Queria terminar com algumas palavras das protagonistas da reportagem premiada. Antes desta cerimónia perguntei-lhes que mensagem gostariam de transmitir ao público. 

O professor de ciências ambientais Abdel Fattah Abd Rabou perdeu dois filhos: o Mohammed, que trabalhava como jornalista, e a Sumaya, que era trabalhadora humanitária, mortos por um bombardeamento israelita em Nuseirat. O professor disse apenas que envia “saudações do coração do sofrimento de Gaza.” A casa dele, em Jabalia, foi completamente destruída, assim como a universidade onde ensinava os alunos a preocupar-se com biodiversidade e o ambiente. 

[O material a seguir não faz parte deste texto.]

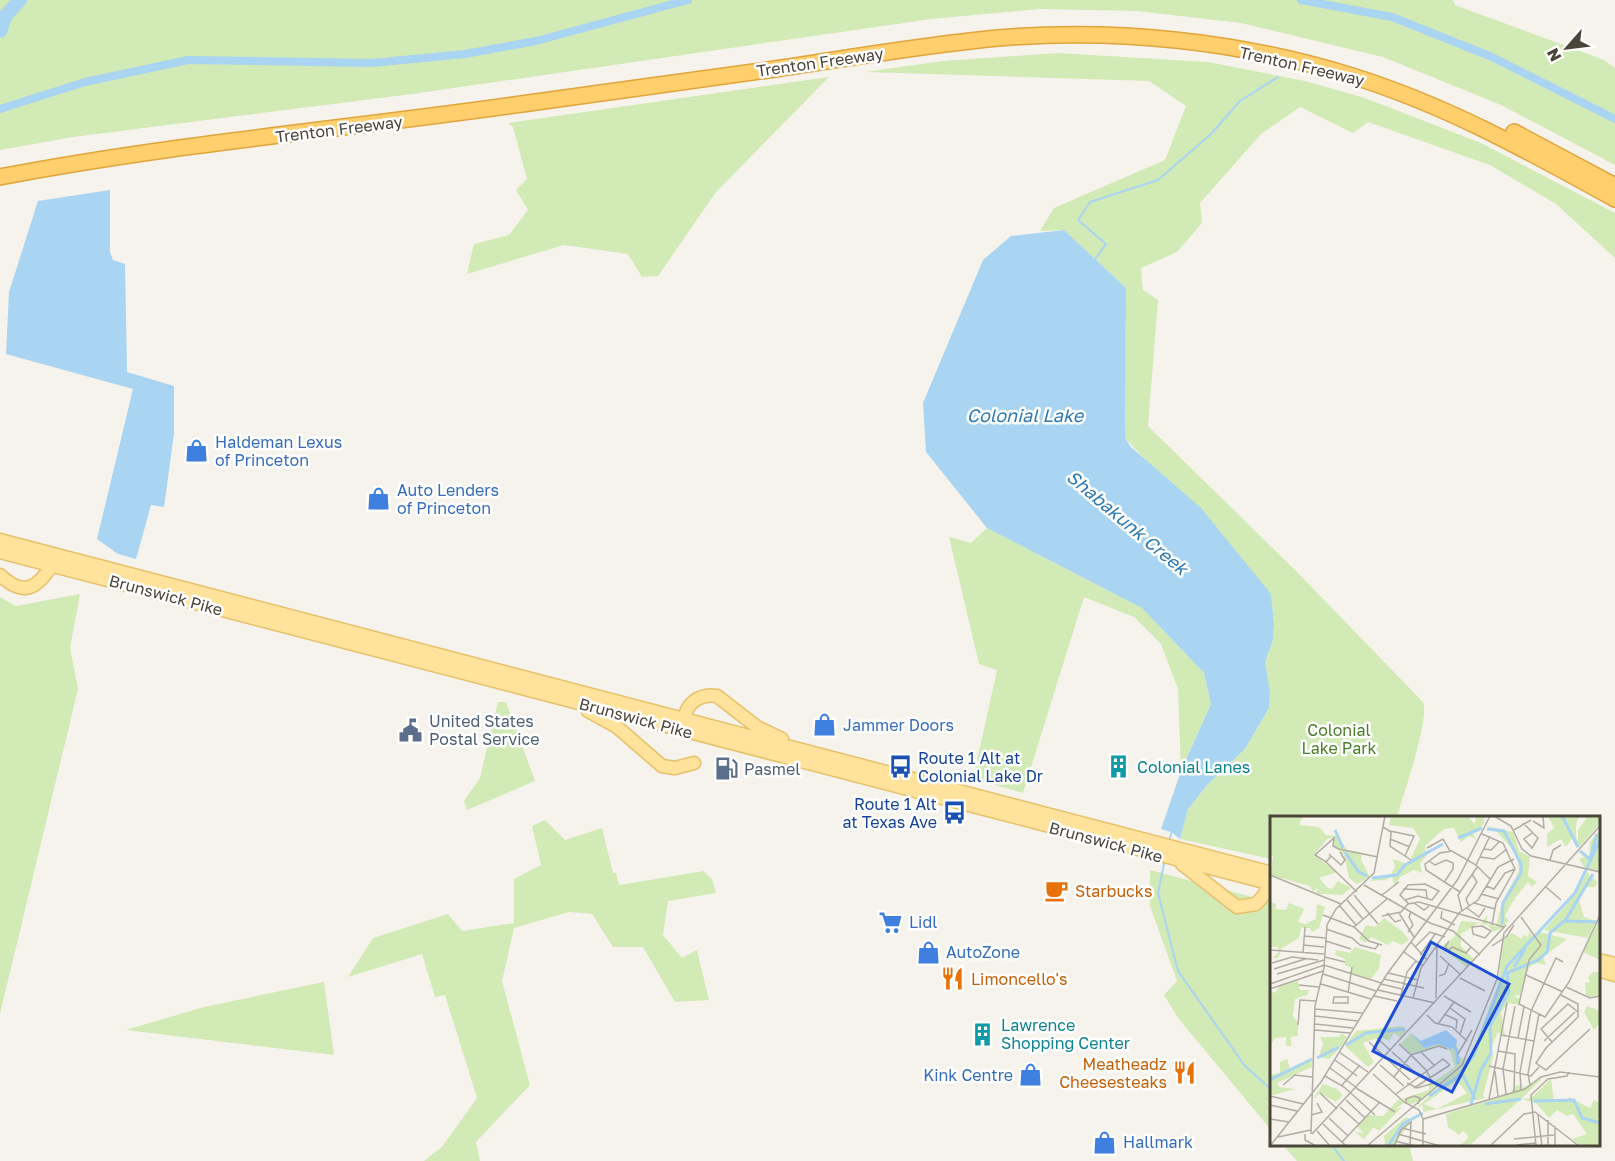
<svg xmlns="http://www.w3.org/2000/svg" width="1615" height="1161" viewBox="0 0 1615 1161" font-family="'Golos Text',sans-serif">
  <style>
    .green { fill: #d2eab5 }
    .water { fill: #a9d4f2 }
    .lines { fill: none; stroke-linecap: round; stroke-linejoin: round }
    .stream { stroke: #a9d4f2; stroke-width: 2 }
    .canal { stroke: #a9d4f2; stroke-width: 8 }
    .river { stroke: #a9d4f2; stroke-width: 14 }
    .major-casing { stroke: #e6c16a; stroke-width: 15 }
    .highway-casing { stroke: #e0a43c; stroke-width: 18 }
    .major { stroke: #ffe39c; stroke-width: 12 }
    .highway { stroke: #ffcf6e; stroke-width: 15 }
    .labels { text-anchor: middle; stroke-width: 5; stroke-linejoin: round; paint-order: stroke }
    .street-label { font-size: 16px; fill: #4b4439; stroke: #fff }
    .shop-label { font-size: 16px; fill: #366cbe; stroke: #fff; text-anchor: start }
    .service-label { font-size: 16px; fill: #4e5e75; stroke: #fff; text-anchor: start }
    .park-label { font-size: 16px; fill: #4a7f2a; stroke: #fff }
    .transit-label { font-size: 16px; fill: #164399; stroke: #fff; text-anchor: start }
    .culture-label { font-size: 16px; fill: #0d838f; stroke: #fff; text-anchor: start }
    .food-label { font-size: 16px; fill: #c56008; stroke: #fff; text-anchor: start }
    .water-label { font-size: 18px; font-style: italic; fill: #2e7ab2; stroke: #fff }
    .inset-river { fill: none; stroke: #a9d4f2; stroke-width: 3 }
    .inset-road { fill: none; stroke: #b2ada4; stroke-width: 1.5 }
    .view { fill: #1d4ed8; fill-opacity: 0.15; stroke: #1d4ed8; stroke-width: 3 }
    .inset-edge { fill: none; stroke: #4b4439; stroke-width: 3 }
  </style>
  <rect width="100%" height="100%" fill="#f6f3ec"/>
  <path class="green" d="M0,0h1453l2,5 149,55 11,8v97l-114,-60 -118,-48 -142,-34 -104,-12 -98,-2 -108,10 -519,75 -339,43 -73,13z
    M1058,53l150,9 97,19 60,17 116,45 134,70v45l-59,-54 -66,-39 -122,-43 -15,11 -53,-26 -39,27 -61,69 2,20 -25,29 -36,16 2,22 15,10 -10,126 149,146 126,130c7,16 -20,94 -26,115l-125,1 -1,41 -91,-20 8,-30 20,-25 37,-35 24,-41 1,-16 -5,-30 8,-22 1,-16 -3,-30 -146,-156 1,-150 -62,-58 -24,1 14,-23 111,-48 21,-54 -37,-25 -284,-9 78,-11z
    M829,77l-113,115 -58,84 -16,1 -14,-23 -64,-9 -97,29 7,-30 35,-9 19,-25 -12,-20 11,-11 -14,-52 -5,-4z
    M987,528l155,80 62,65 7,31 -30,67 -3,-82 -17,-45 -27,-27 -50,-20 -61,196 -50,-14 24,-109 -18,-6 -30,-127 22,6z
    M80,594l-10,54 8,41 -78,325v-417l16,9z
    M498,702h8l29,79 -68,29 -3,-9 16,-23z
    M545,820l20,20 37,-12 11,45h3l3,12 84,-14 9,8 4,14 -48,8 -5,34 19,23 15,-8 12,50 -34,2 -32,-55h-30l-21,-33 -23,-2 -55,16 -12,53 28,104 -54,57 4,19h-56l18,-14 35,-49 -32,-103 -10,2 -13,-43 -74,23 25,-39 75,-24 14,17 52,-8v-44l27,-14 -9,-39z
    M1150,870l121,32v228l-93,-112 -14,-23 13,-14 -27,-75z
    M324,982l10,73 -208,-25 78,-23z
    M1283,1145h126l4,16h-116z"/>
  <path class="water" d="M110,190v62l3,8 12,4 2,108 47,14v47l-10,74 -13,-2 -15,54 -18,-5 -21,-15 36,-150 -127,-35 3,-62 29,-91z
    M1064,230l62,58 -1,150 6,9 70,61 70,86 3,30 -1,16 -8,22 5,30 -1,16 -24,41 -37,35 -20,25 -8,30 -9,-7 -10,-3 20,-58 30,-67 -7,-31 -62,-65 -155,-80 -61,-76 -3,-49 60,-143 28,-24z"/>
  <g class="lines">
    <path class="stream" d="M1094,261l12,-17 -28,-24 12,-18 68,-22 53,-46 29,-33 38,-24
      M1169,842l3,-12
      M1165,859l-7,34 20,78 67,95 27,24
      M1331,1144l13,17"/>
    <path class="canal" d="M1301,0l91,17 100,40 123,62
      M0,109l85,-27 103,-22 184,3 93,-9 71,-13 152,-41"/>
    <path class="river" d="M0,31l6,-16 14,-15"/>
    <defs>
      <path id="major" d="M0,540l1272,333
        M0,552l1272,332
        M0,575c23,22 37,14 52,-10
        M588,711l29,16 45,39 13,2 19,-5
        M684,720c2,-17 16,-27 33,-24l40,31 25,12
        M1182,864l55,43 19,-3 9,-10 3,-11
        M1598,960l17,4
        M1598,970l17,5"/>
      <path id="highway" d="M1514,132l101,54
        M0,177c177,-34 357,-49 536,-75 80,-11 159,-22 239,-33 74,-11 148,-24 223,-31 116,-10 242,3 354,38 96,30 176,75 263,123"/>
    </defs>
    <use href="#major" class="major-casing"/>
    <use href="#highway" class="highway-casing"/>
    <use href="#major" class="major"/>
    <use href="#highway" class="highway"/>
  </g>
  <defs>
    <symbol id="shop-bare" viewBox="-9 -9 18 18"><path d="M-5-2.5h2.3a2.7 3.5 0 0 1 5.4 0H5L5.5 6h-11ZM-1.5-2.5h3a1.5 2.3 0 0 0-3 0Z" fill="#3f7fe0" stroke="#fff" stroke-width="2.5" paint-order="stroke"/></symbol>
    <symbol id="civic-bare" viewBox="-9 -9 18 18"><path d="M-.6-6.5H3V-4.5H.6V-3L4-1V1h2V6H-6V1h2V-1L-.6-3ZM-1.2 2.5V6h2.4V2.5Z" fill="#5c6f8a" stroke="#fff" stroke-width="2.5" paint-order="stroke"/></symbol>
    <symbol id="bus-bare" viewBox="-9 -9 18 18"><path d="M-5-6H5V4H4V6H2V4H-2V6H-4V4H-5ZM-3.5-4V0h7V-4ZM-3.5 1.2v1.5H-2V1.2ZM2 1.2v1.5H3.5V1.2Z" fill="#1a4fb4" stroke="#fff" stroke-width="2.5" paint-order="stroke"/></symbol>
    <symbol id="building-bare" viewBox="-9 -9 18 18"><path d="M-4-6H4V6H1V3H-1V6H-4ZM-2.5-4.3h1.7v1.8h-1.7ZM.8-4.3h1.7v1.8H.8ZM-2.5-1h1.7V.8h-1.7ZM.8-1h1.7V.8H.8Z" fill="#0f9aa8" stroke="#fff" stroke-width="2.5" paint-order="stroke"/></symbol>
    <symbol id="fuel-bare" viewBox="-9 -9 18 18"><path d="M-5.5-6h7V0h2V4h1.3V-2.5L3-4.5l.8-.8L6-3V5H2.5V1h-1V6h-7ZM-4.2-4.7v3.2H.2V-4.7Z" fill="#5c6f8a" stroke="#fff" stroke-width="2.5" paint-order="stroke"/></symbol>
    <symbol id="cafe-bare" viewBox="-9 -9 18 18"><path d="M-5.5-4.5H6V0H3Q3 3.5 0 3.5H-2.5Q-5.5 3.5-5.5 0ZM3-3.2v2h1.7v-2ZM-6 4.5H4V6H-6Z" fill="#e8710a" stroke="#fff" stroke-width="2.5" paint-order="stroke"/></symbol>
    <symbol id="supermarket-bare" viewBox="-9 -9 18 18"><path d="M-6-5.5h2.5l.6 2H6L4.5 2H-2.5L-4.4-4H-6ZM-1.5 3.2a1.3 1.3 0 1 0 .1 0ZM3 3.2a1.3 1.3 0 1 0 .1 0Z" fill="#3f7fe0" stroke="#fff" stroke-width="2.5" paint-order="stroke"/></symbol>
    <symbol id="restaurant-bare" viewBox="-9 -9 18 18"><path d="M-5-6h1v4h1v-4h1v4h1v-4h1v5L-1.5 .5V6h-2V.5L-5-1ZM5-6V6H3V1.5H1.5Q1.5-4 5-6Z" fill="#e8710a" stroke="#fff" stroke-width="2.5" paint-order="stroke"/></symbol>
  </defs>
  <g fill-rule="evenodd">
    <use href="#shop-bare" x="180" y="434" width="33" height="33"/>
    <use href="#shop-bare" x="362" y="482" width="33" height="33"/>
    <use href="#shop-bare" x="808" y="708" width="33" height="33"/>
    <use href="#civic-bare" x="394" y="714" width="33" height="33"/>
    <use href="#bus-bare" x="884" y="750" width="33" height="33"/>
    <use href="#building-bare" x="1102" y="750" width="33" height="33"/>
    <use href="#fuel-bare" x="710" y="752" width="33" height="33"/>
    <use href="#bus-bare" x="938" y="796" width="33" height="33"/>
    <use href="#cafe-bare" x="1040" y="874" width="33" height="33"/>
    <use href="#supermarket-bare" x="874" y="906" width="33" height="33"/>
    <use href="#shop-bare" x="912" y="936" width="33" height="33"/>
    <use href="#restaurant-bare" x="936" y="962" width="33" height="33"/>
    <use href="#building-bare" x="966" y="1018" width="33" height="33"/>
    <use href="#restaurant-bare" x="1168" y="1056" width="33" height="33"/>
    <use href="#shop-bare" x="1014" y="1058" width="33" height="33"/>
    <use href="#shop-bare" x="1088" y="1126" width="33" height="33"/>
  </g>
  <g class="labels">
    <g class="street-label">
      <text transform="translate(820 62) rotate(-8)" y="6">Trenton Freeway</text>
      <text transform="translate(1302 66) rotate(13)" y="6">Trenton Freeway</text>
      <text transform="translate(339 129) rotate(-7)" y="6">Trenton Freeway</text>
      <text transform="translate(166 595) rotate(15)" y="6">Brunswick Pike</text>
      <text transform="translate(636 718) rotate(15)" y="6">Brunswick Pike</text>
      <text transform="translate(1106 842) rotate(15)" y="6">Brunswick Pike</text>
    </g>
    <g class="shop-label">
      <text x="215" y="448">Haldeman Lexus<tspan x="215" dy="18">of Princeton</tspan></text>
      <text x="397" y="496">Auto Lenders<tspan x="397" dy="18">of Princeton</tspan></text>
      <text x="843" y="731">Jammer Doors</text>
      <text x="909" y="928">Lidl</text>
      <text x="946" y="958">AutoZone</text>
      <text x="1013" y="1081" text-anchor="end">Kink Centre</text>
      <text x="1123" y="1148">Hallmark</text>
    </g>
    <g class="service-label">
      <text x="429" y="727">United States<tspan x="429" dy="18">Postal Service</tspan></text>
      <text x="744" y="775">Pasmel</text>
    </g>
    <g class="park-label">
      <text x="1339" y="736">Colonial<tspan x="1339" dy="18">Lake Park</tspan></text>
    </g>
    <g class="transit-label">
      <text x="918" y="764">Route 1 Alt at<tspan x="918" dy="18">Colonial Lake Dr</tspan></text>
      <text x="937" y="810" text-anchor="end">Route 1 Alt<tspan x="937" dy="18">at Texas Ave</tspan></text>
    </g>
    <g class="culture-label">
      <text x="1137" y="773">Colonial Lanes</text>
      <text x="1001" y="1031">Lawrence<tspan x="1001" dy="18">Shopping Center</tspan></text>
    </g>
    <g class="food-label">
      <text x="1075" y="897">Starbucks</text>
      <text x="971" y="985">Limoncello's</text>
      <text x="1167" y="1070" text-anchor="end">Meatheadz<tspan x="1167" dy="18">Cheesesteaks</tspan></text>
    </g>
    <g class="water-label">
      <text x="1025" y="422">Colonial Lake</text>
      <text transform="translate(1127 523) rotate(40)" y="6">Shabakunk Creek</text>
    </g>
  </g>
  <g transform="translate(1270 816)">
    <rect width="330" height="330" fill="#f6f3ec"/>
    <path d="M0,0h33l-4,9 20,2 7,8 11,1 10,14 15,3 -1,7 9,17 -13,7 -8,-6 -5,-23 -11,-9 2,-9 -8,2 -13,16 23,17 -18,6 9,10 4,1 6,-8 13,7 -9,7 -21,-1 -5,-1 2,-6 -5,5 -3,-6 -40,-11 3,-18 -3,-3zM121,0h76l8,8 1,-8h8v8l-12,9 5,7 -8,-4 -8,6 -7,-14 -10,1 -19,17 1,6h4l-10,11 2,10 -8,-3 -14,7 -5,10 -3,-10 -7,3 -16,1 22,-7 4,-7 -2,-8 15,5 12,-25 -7,-11 -24,-3zM278,0h31l-3,8v12l2,6v-12l10,-14h12v8l-22,24 -6,-10 -6,9 -5,-8 -14,8v-13l7,-6zM216,10l27,6 6,19 11,6 -2,19 9,6 -5,5 -4,-5 -14,17 3,2h-4l-8,15 4,5 -7,7 -9,4 -5,-7 -10,-2 -17,11v12l13,13 -7,9 -26,-21 14,-11 6,-15 21,2 5,-9v10l9,2 6,-24 17,-31 -2,-17 -21,-23zM330,14v42l-16,-5 -5,-8 5,-2 -5,-6 10,8 1,-17zM317,56l10,10 -2,5h-9l-7,13 5,17 12,4 -8,17 -44,-8 31,-35zM0,86l6,2v5l10,1 3,-7 15,6 -6,13 7,2 11,-5 1,-15 8,3 -6,21 -7,4 -2,-4h-9l-2,10 -17,10 -4,10h-5l6,-6 -1,-5h-8zM114,102l18,13 7,9 -7,5 -9,-4 -5,4 -17,-8 -5,6 -7,-4 7,-14 9,2zM330,102v42l-17,-8zM261,114v6l9,-4 27,7 -24,18 3,8 -9,-2 -8,4 -9,28 -6,1 6,3 -1,6 -11,-2 -7,9 4,24 -7,-4 -7,15 2,10 -10,39 3,2 -63,14v-7l-6,3 55,-55 26,-69 5,-44 9,-7 10,6 1,-5 4,3zM187,265l10,12 -30,16 -13,-5zM85,131l26,8 -2,13 -8,11 -20,-6v-6l-6,-1v-7l-10,-4 1,-5 14,3zM323,156h7v24l-10,1 -4,-2 -1,-12 5,-1 -2,-5zM28,165l2,9h9l-2,5 -12,4 -2,17 5,7v13l-8,1 2,9h-6v-9l-11,1 -5,8 1,-55 4,2 6,-9zM317,190l13,5v12l-6,7 -10,-18zM131,210l6,3 -5,10 -8,-6 -5,8 -9,-4 -17,6 11,19 -6,5 -23,-21 11,-15zM71,217l6,4 -6,10 -12,12 -10,-2 4,-14 -3,-6h20zM141,217l13,15 16,-4 17,1v11l6,2 -1,5 -43,38 -10,4 -7,-6 27,-9v-5l26,-18 -5,-16 -10,-5 -29,8 -11,-10zM41,242l1,9 -35,16 2,4 16,2 -25,7v-21l10,-2v-11l7,-3 3,10zM274,261l-23,22 10,-1 20,-19 3,23 16,-4 20,10 4,-8 6,3v43h-19l-9,-7 15,-5 -14,-20 -6,2 -10,-6 -8,8 -13,-15 -15,-4 -52,47h-9l8,-8 -1,-4 -4,-3 -4,4 -11,-8 -2,-13 64,-20 5,-8 5,-1v4zM53,268l14,5 6,6 -7,7 -16,-9 -8,7zM129,283l5,4 -9,6 7,-2 -23,24 -5,-4 -10,12 -9,-7 9,1 -7,-6 11,-12 15,1zM136,301l5,3 -17,26h-9l-1,-10z" fill="#d2eab5" fill-rule="evenodd"/>
    <path d="M176,214l11,10 -1,7 -6,2 -11,-5 -15,4 -13,-15 10,8z" fill="#a9d4f2"/>
    <path class="inset-river" d="M292,0l16,31M217,13l17,2 17,33v9l-18,30 -1,21M65,14l8,18M188,22l24,-10M310,35l10,8 7,-25M75,36l14,20 8,4M102,62l25,-3 8,-10 38,-21M295,105l28,-47M244,151l11,-18M76,229l20,-12 39,-4M182,230l5,4 1,14M47,242l22,-11M193,259l12,24M0,264l42,-21M159,280l29,-19 16,-22 33,-89 68,-73 25,-53M264,285l40,-1 8,18 18,5M201,288l10,-34 10,-17 -1,-27 19,-34 -2,-19 31,-13 9,-8 3,-19 14,-12 36,1M215,288l36,-5M118,330l15,-22 20,-11"/>
    <path class="inset-road" d="M224,0l17,10 11,23 9,7 69,16M263,5l11,7 -1,-11M253,7l15,15 -6,10 -8,-9 8,-6M113,11l8,5 -1,14 21,14M244,14l17,-10M120,15l24,5 -9,20M212,18l21,9 12,26 -19,34 -4,22M120,23l20,8M161,30l-4,2 16,-9 7,12M214,33l7,1 9,-9M59,38l2,2 -5,6 -11,-7 19,-17 -1,8 6,3 39,8M61,40l10,9 4,-5 -5,-8M210,41l14,2 13,-10M280,44l3,-10 8,-5M159,45l6,4 11,-5 7,3v6l-8,12M56,46l31,30M206,49l14,-29M0,59l71,29M94,69l66,38 23,8 27,24M216,70l8,3 11,-16 10,-4M276,71l15,13M133,73l23,1 1,8M190,76l-34,-22 -1,-6 15,-11 12,-2 24,14 14,14M211,78l18,5M84,79l24,29M112,79l17,-13M77,84l16,19M135,84l13,-4 14,4 7,-9 -14,-7 -17,1 -8,10 9,9M144,87l10,7 5,-4M204,87l21,6M69,89l17,20M199,90l-3,-7 11,-17 -5,-8M197,92l12,9 6,-9M172,95l-1,7 14,7M192,95l-4,-16 20,-29M117,97l8,9 6,-2M129,97l15,24M53,99l31,12 15,14 13,4M112,100l19,-4 7,-8 11,-2 85,25M251,101l20,28 -12,15 -10,44 26,13 24,-35 31,-67M212,110l9,5 -6,7 -12,-4 -1,-7zM84,111l34,-29M56,113l26,9 8,7 15,4 4,-5M138,116l5,-7 -4,-8 2,-6M34,120l21,2M56,125l25,8M179,125l-4,6 4,3 3,-3 14,6 5,-6M141,126l16,18M33,129l21,2M222,130l15,-10 7,-11M145,131l15,-15 15,5M0,134l54,4M134,136l19,14M33,137l2,-26M150,139l16,-22M170,140l21,19M55,141l20,5M2,147l20,-6 26,3M4,153l31,-10M118,157l30,7M7,158l47,-14M53,158l53,17M256,159l37,17M169,160l6,-2 4,-11M190,162l25,13M114,163l40,9M0,168l54,-19 57,18M51,168l50,15M111,168l21,5M29,169l20,2M296,171l24,11 10,-2M0,173l53,-18M108,174l57,13M78,177l4,-26M131,179l6,-23 9,-11M291,179l17,9v13l-32,31 -10,15 10,7 44,-41M104,180l23,5M174,180l27,16M64,181h14v6h-15zM143,182l8,-30 38,-55 19,-13 20,-33 16,-8M166,182l1,-51M180,192l15,11 -5,15M45,193l47,4M174,198l13,6 -1,9M157,199l8,8 17,4 15,14M45,200l43,5M45,208l38,4M168,208l16,-22M28,209l2,-25 16,1M45,214l35,3M231,219l33,6M107,222l14,13M248,222l6,-31M274,225l31,-29M99,226l16,15M282,226l-11,-13 27,-25 10,8M129,228l12,11 28,-9 8,3M228,235l17,3 -1,38M69,236l29,20M122,236l26,23M151,236l13,13M188,238l14,-24M116,242l24,22M65,244l22,16M110,249l24,21M219,250l42,10 8,-9M60,252l27,20M225,255l3,25M103,258l31,28 15,8 4,9 102,-30 16,-12 19,-5 40,5M55,260l19,11 31,28M124,261l17,-22 15,15 7,13M137,267l10,5 17,-5M13,269l12,-10 17,2M72,269l18,-20M260,269l-2,-11 11,-60M86,272l39,24M144,272l36,-23M251,274l-1,-18 11,-61 25,-53 7,4M50,277l17,16M126,278l47,-35 7,6M236,278l-3,-25 12,-63M0,280l33,8M219,283l18,-96M76,284l19,18M136,288v-5l8,-3 6,2 -2,6M0,289l27,6M70,291l19,17M41,299l11,-3 -5,-9M268,299l4,31M59,302l19,18M0,303l19,3M153,303v27M278,304v26M53,308l23,22M132,312l24,6M47,315l13,15M35,318v6l11,6M41,318l4,-128 9,-38 3,-43 9,-16 38,-36 11,-57M42,318l194,-209M128,318l42,12M8,321l33,-7M244,323l40,-4M125,325l20,5M72,326l37,-39M247,329l19,-2M0,330l51,-64 66,-108 71,-95 32,-63M97,330l95,-81 35,-86 7,-46 96,-107M124,330l7,-16 10,-8 -1,24M220,330l34,-32 11,-2 44,34M266,330l-5,-51 17,-16 19,-3 2,-4M285,330v-20"/>
    <path class="view" d="M161,126l78,42 -57,108 -79,-41z"/>
    <rect width="330" height="330" class="inset-edge"/>
  </g>
  <g transform="translate(1567 48) rotate(242)" stroke="#ffffff" stroke-width="4.5" paint-order="stroke">
  <path d="M0-4.5L10 22L0 15L-10 22Z" fill="#4b4439"/>
  <text y="-9" font-size="16" font-weight="bold" text-anchor="middle" fill="#4b4439">N</text>
  </g>
</svg>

As irmãs gémeas Sirdah foram expulsas pelo exército israelita da cidade de Gaza e estão deslocadas a sul, em Deir al-Balah. A associação com que trabalhavam a dar apoio a pessoas surdas, Atfaluna, foi destruída por soldados israelitas que tiraram fotografias, sorridentes, em frente ao edifício a arder. 

Mas apesar da devastação, da perda, do deslocamento, as irmãs continuam a observar aves. Disseram, cito: “A situação é catastrófica. A mensagem mais importante é que são civis, pessoas inocentes, que estão a ser alvo, que estão a ser mortas… precisamos urgentemente de comida e de medicamentos, e que esta guerra (genocídio) acabe imediatamente.”